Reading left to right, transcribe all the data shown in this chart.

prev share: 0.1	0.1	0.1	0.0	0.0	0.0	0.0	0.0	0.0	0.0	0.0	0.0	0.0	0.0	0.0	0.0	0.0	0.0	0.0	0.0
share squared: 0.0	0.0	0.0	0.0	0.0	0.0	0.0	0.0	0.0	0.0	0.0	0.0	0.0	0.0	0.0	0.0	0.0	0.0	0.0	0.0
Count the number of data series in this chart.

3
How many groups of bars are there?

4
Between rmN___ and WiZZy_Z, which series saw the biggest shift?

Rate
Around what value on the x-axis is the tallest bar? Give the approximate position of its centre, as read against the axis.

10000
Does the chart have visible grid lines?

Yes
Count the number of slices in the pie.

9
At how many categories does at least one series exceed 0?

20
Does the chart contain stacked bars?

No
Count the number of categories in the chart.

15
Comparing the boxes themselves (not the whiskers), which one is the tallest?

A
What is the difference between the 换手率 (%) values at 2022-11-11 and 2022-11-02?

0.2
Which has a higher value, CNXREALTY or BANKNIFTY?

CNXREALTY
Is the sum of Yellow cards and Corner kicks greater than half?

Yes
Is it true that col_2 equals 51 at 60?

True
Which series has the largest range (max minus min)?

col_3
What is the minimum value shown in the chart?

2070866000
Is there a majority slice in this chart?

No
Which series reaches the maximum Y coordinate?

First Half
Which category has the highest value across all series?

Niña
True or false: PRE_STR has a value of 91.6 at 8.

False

=== EXERCISE OBJECTIVE ===
Count the lines in the records above that contain the string "data", matching case exactly. Reply with the number only.

=== WRITTEN RESPONSE ===
2